▶ SET EXERCISE:
Please repeat the passage of the post on the veneer of civilization from "Tracy Mitrano explores" to "why it matters.", word for word.

• Law, Policy -- and IT?

    Tracy Mitrano explores the intersection where higher education, the Internet and the world meet (and sometimes collide).


The Veneer of Civilization

And why it matters.


February 5, 2017

The three most important issues for education this past week, at least to me, were: the status of the DeVos nomination; the incident at UC Berkeley; and Trump’s tweet about that incident.

Readers of this blog will not be surprised by my positions. The DeVos nomination should fail. On the merits, she is an embarrassingly unprepared candidate with little more than the Billionaire’s Club membership to recommend her. Politically, she is an extremist, someone who has used her wealth to privatize American education – an entrepreneur’s dream – at the expense of the public. A vote against her need not be political, however; someone of such astoundingly limited experience or credentials in one of the most vital roles for the future of our country is disqualified before we even get to the political discussion. Anyone who cares about education as a fundamental value to American society, no matter what his or her politics, should reject her appointment to this vital position. Only a cynical entrepreneur who cares more about making money than educating today’s youth for tomorrow’s America could rationalize a vote her way.

The Berkeley incident is serious. Chancellor Dirks canceled a talk by the notoriously controversial Milo Yiannopoulos only after a bunch of off-campus thugs created violence among peaceful mostly campus protesters. Notwithstanding claims to the contrary, the chancellor did so for health and safety reasons, not in violation of free speech. The real issue lies, however, in the intention of the thug actors to frame the peaceful protestors. Both campus and local law enforcement should be bringing considerable resources to bear on an investigation. Good money can be put on either Milo Yiannopoulos or his supporters. If it is true that Breitbart is an anti-Semitic, racist journal – I don’t read it so I don’t know for sure, but extracted quotes sure do make it sound that way – than all I can add is that if those connected with the journal or Yiannopoulos personally were involved in any of these disruptive activities, they are very unoriginal in their tactics. Purposeful disruptions designed to frame peaceful protestors was a favorite of twentieth-century fascists. 

 Let’s reflect on that observation.  The late history professor Eugene Genovese caught my attention so many years ago when I was an undergraduate taking his Western Civilization II course with a statement about genocide. It occurs repeatedly in history, he observed, but noted that part of what shocked people about Nazi Germany was that the Nazi party and German people, who passively or actively went along with the criminal acts of vandalism, violence, forced appropriations, trumped up arrests, forced kidnapping and mass murder, did so not against some tribe of people half way around the globe who looked and acted very differently from them but against the very people who had largely assimilated to the cultural norms, professions and everyday life of other Germans. How and why inhumane horrors were possible is the stuff of volumes of important sociological, ethical, and historical studies; I will not reproduce that literature here. I will draw from it to make one point. In some significant measure, it was possible because most people couldn’t believe that a civilized society and its government would behave in such shocking and brutal ways.  Indeed, 20th-century Western history teaches us that, in the words of a consummate conservative, Margaret Thatcher, “the veneer of civilization is very thin.”

▶ SOURCE MATERIAL:
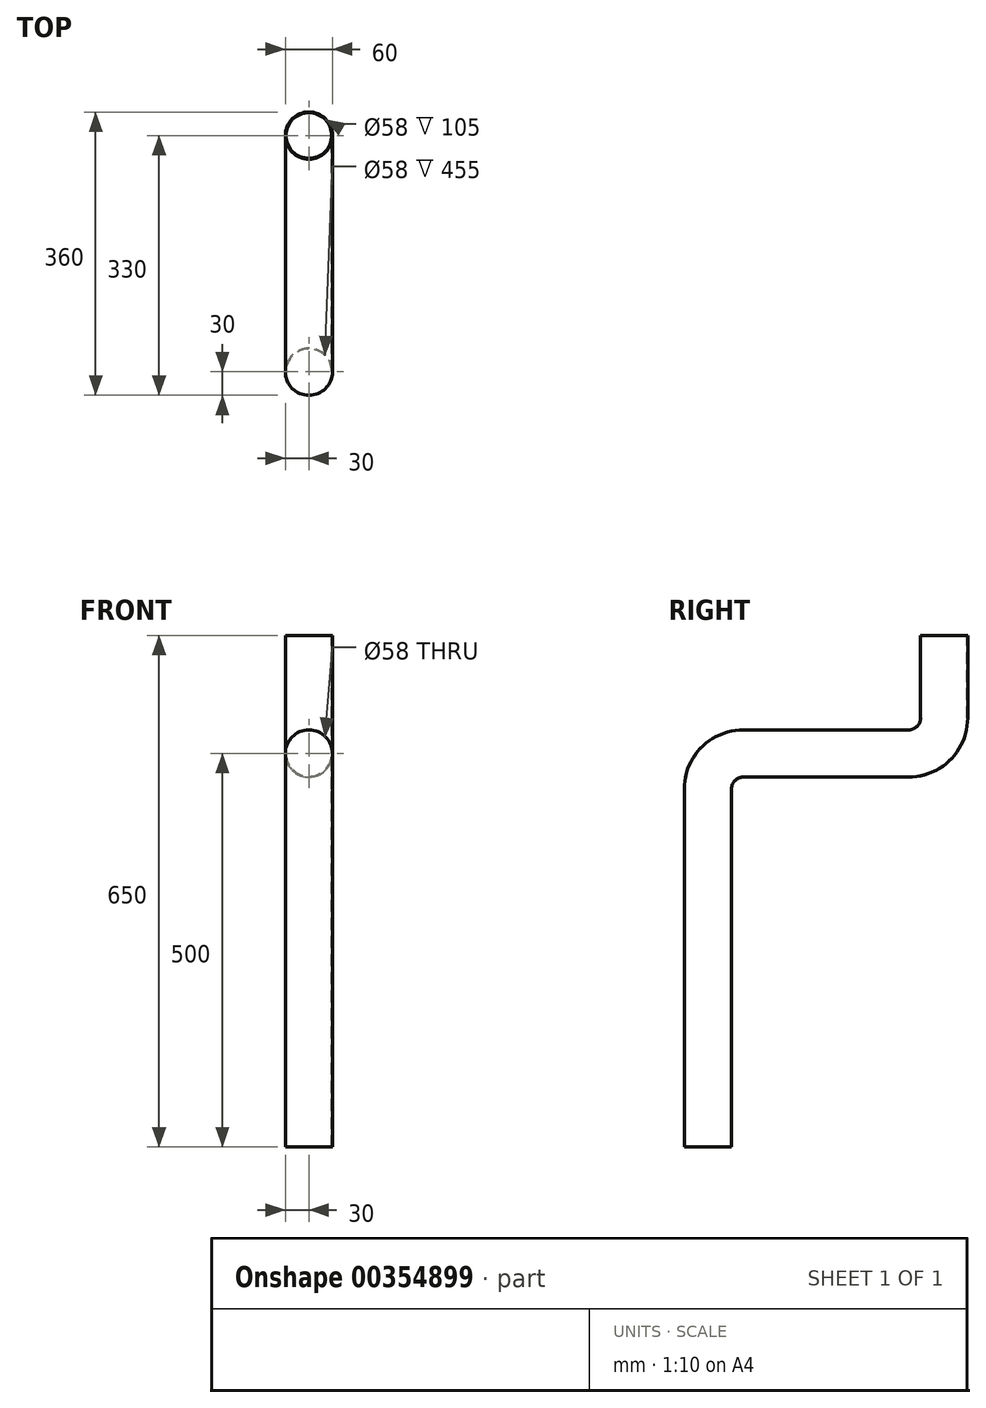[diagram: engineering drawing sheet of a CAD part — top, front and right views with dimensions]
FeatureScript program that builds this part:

▶ REPLY:
Tracy Mitrano explores the intersection where higher education, the Internet and the world meet (and sometimes collide).


The Veneer of Civilization

And why it matters.